= Haraldur Vignir Sveinbjörnsson =

Icelandic composer and arranger

Haraldur Vignir Sveinbjörnsson (born 1975) is an Icelandic composer and arranger.

==Education==
He studied piano with Árni Harðarson at the Kopavogur Music School where he graduated in 1997. He finished his BA degree in composition at Reykjavik Music College 2001 with Hilmar Þórðarson, and MMus degree in composition at Lund University (Malmö Music University) where he studied with Kent Olofsson and Prof. Luca Francesconi. Haraldur also studied recording technique and Electroacoustic music through various courses in Iceland and Sweden.

==Compositions==
His orchestra piece, Seven Songs of the Insomniac (Sjö byltur svefnleysingjans), won the Morgondagens tonsättare (Tomorrow's composer) prize in Helsingborg, Sweden 2003. A year later, Helsingborg Symphony Orchestra premiered two pieces by Haraldur, 7 Songs of the Insomniac in February, and Hraun in May. 7 Songs of the Insomniac was also nominated as best contemporary music at the Icelandic Music Awards 2005. Other notable pieces include
Memento Mei (2005) for mixed choir
Piece & Harmony (2001) for string orchestra
Duel (2003) for solo contrabass and electronics
Dawn (2007) for percussion duo
Hodie (2009) for women's choir
Forget-me-not (2016) for flute, violin and piano
Painting (2016) for harp & percussion &
Dots, commas, lines (2019) for wind octet.

His pieces have been performed all over Europe, in the US and Australia.

Along with classical compositions, Haraldur has been playing with various rock and pop groups, including Dead Sea Apple, Red Barnett and Menn Ársins.
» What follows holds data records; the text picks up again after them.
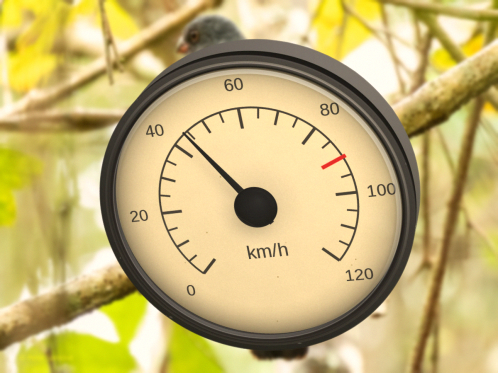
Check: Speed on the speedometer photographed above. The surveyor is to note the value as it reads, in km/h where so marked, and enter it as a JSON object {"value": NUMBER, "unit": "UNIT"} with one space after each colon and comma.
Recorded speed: {"value": 45, "unit": "km/h"}
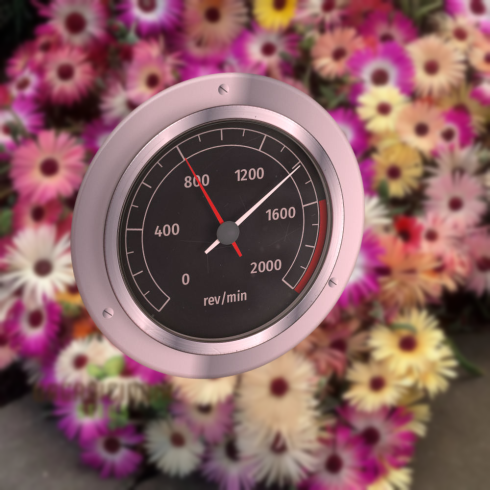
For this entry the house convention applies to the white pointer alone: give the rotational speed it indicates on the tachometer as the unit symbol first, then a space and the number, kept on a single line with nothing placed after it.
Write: rpm 1400
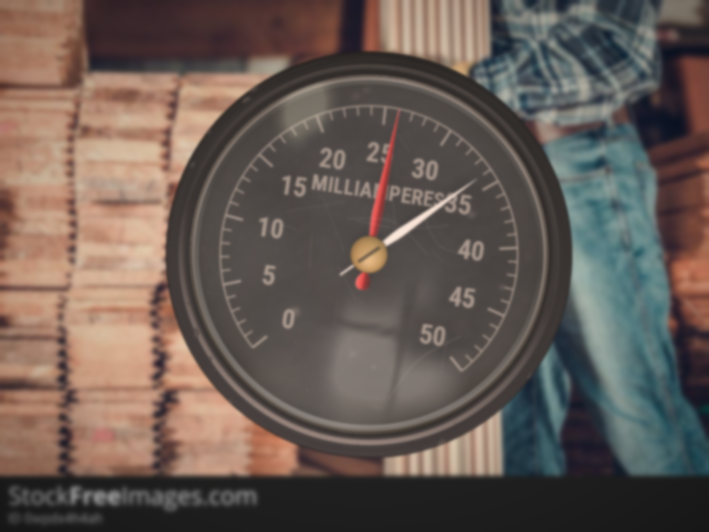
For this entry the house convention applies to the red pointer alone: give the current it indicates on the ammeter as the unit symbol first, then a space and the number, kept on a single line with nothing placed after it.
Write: mA 26
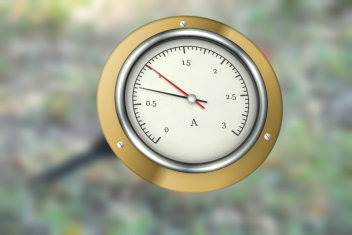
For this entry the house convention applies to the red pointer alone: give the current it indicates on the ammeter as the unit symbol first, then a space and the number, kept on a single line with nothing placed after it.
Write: A 1
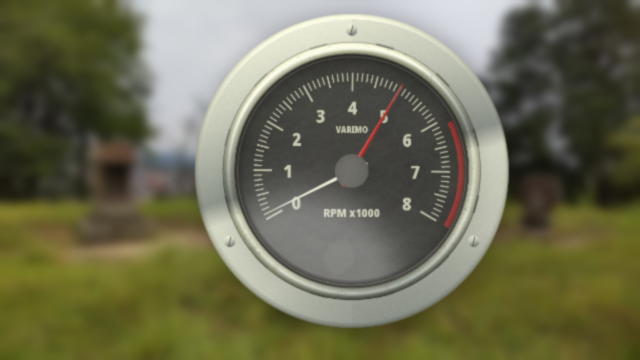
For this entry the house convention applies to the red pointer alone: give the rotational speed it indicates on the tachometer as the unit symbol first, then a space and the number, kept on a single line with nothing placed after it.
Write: rpm 5000
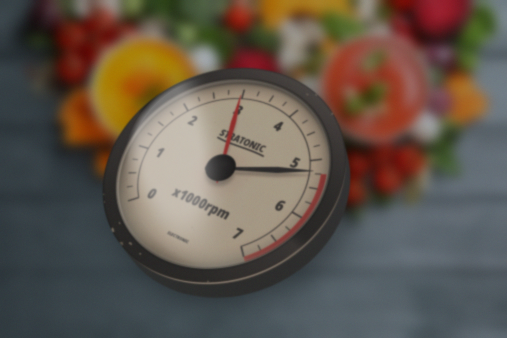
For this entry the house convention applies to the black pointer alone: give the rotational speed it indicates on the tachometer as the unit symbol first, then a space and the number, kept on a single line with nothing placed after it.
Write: rpm 5250
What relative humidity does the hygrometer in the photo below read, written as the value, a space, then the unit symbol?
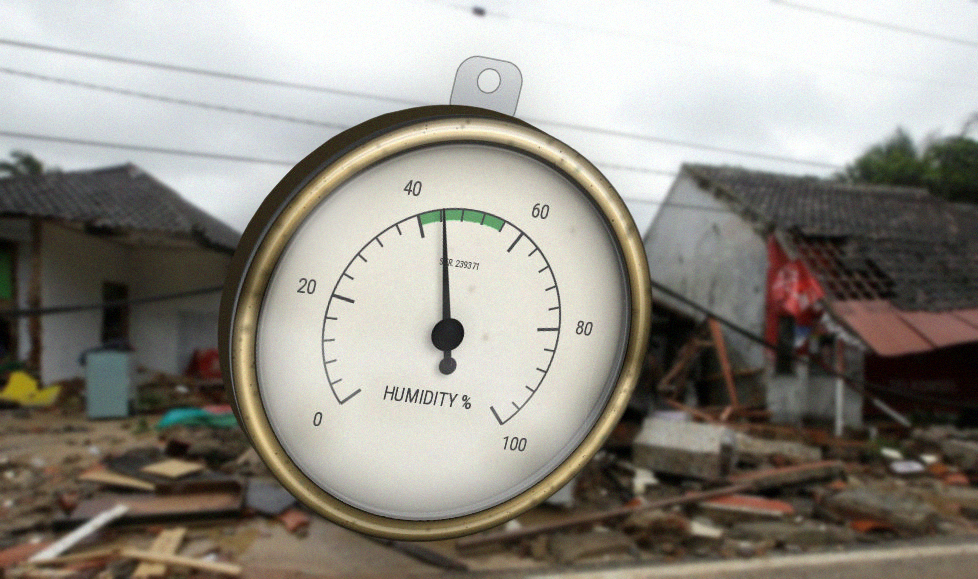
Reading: 44 %
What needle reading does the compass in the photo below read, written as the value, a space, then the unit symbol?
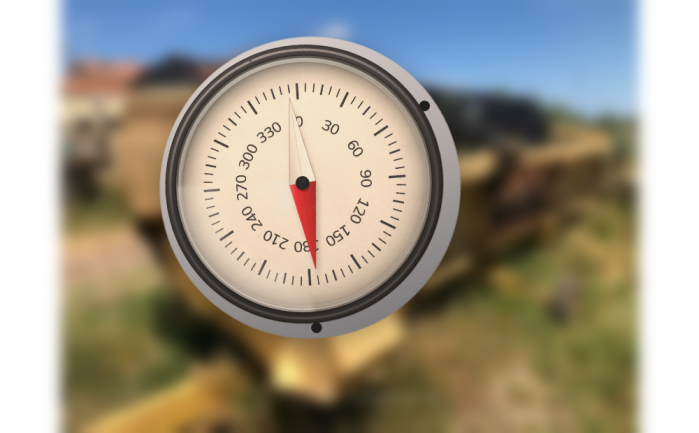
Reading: 175 °
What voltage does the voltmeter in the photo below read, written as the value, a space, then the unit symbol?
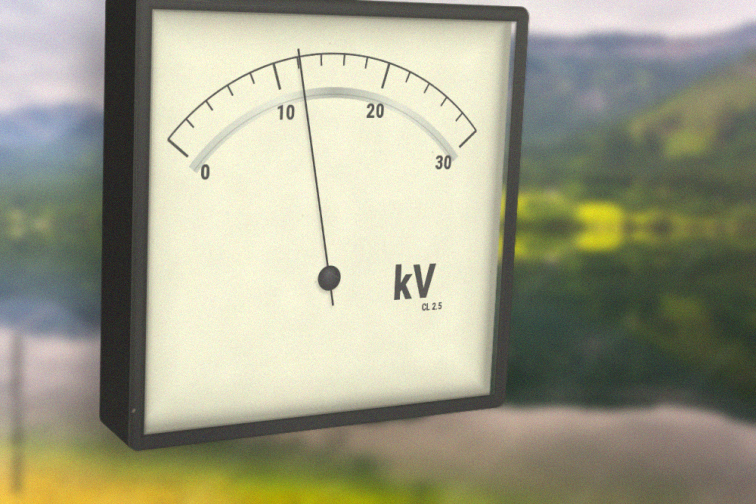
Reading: 12 kV
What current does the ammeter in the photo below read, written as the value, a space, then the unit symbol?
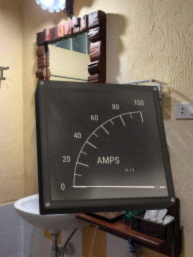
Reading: 0 A
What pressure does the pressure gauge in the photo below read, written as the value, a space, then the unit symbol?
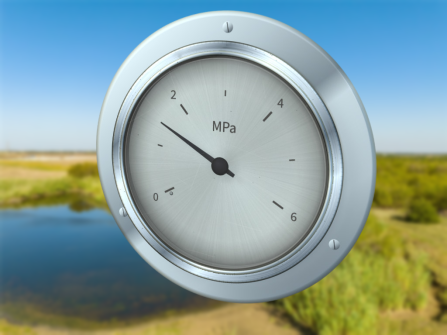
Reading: 1.5 MPa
Hit songs include "Sick of Excuses" (Dead Sea Apple 1996), "A Yeah Yeah Love Song" (Dead Sea Apple 1997), "Dear God" (Dead Sea Apple 2003), "Bearer of Bad News" (Dead Sea Apple 2006), "Þakklæti" (Buff 2008), "12 Steps to the Liquor Store" (Menn Ársins 2008), "Gefst ekki upp" (Eurovision song contest preliminary contest - Menn Ársins 2010) and "Life Support" (Red Barnett 2015).

In 2010, he produced and arranged Regína Ósk's Christmas album "Regína Ósk um gleðileg jól".

Haraldur also did orchestral arrangements for sold-out concerts in Iceland including Pink Floyd's The Wall with Dúndurfréttir and Iceland Symphony Orchestra, Lennon tribute concert in Dec 2006 & Sgt.Peppers Orchestral Tribute concert in 2008, Páll Óskar & Iceland Symphony Orchestra 2011, Skálmöld & Iceland Symphony Orchestra's award-winning Metal Symphony concert in 2013 & 2018 and Týr & symphonic orchestra of the Faroe Islands in Feb 2020.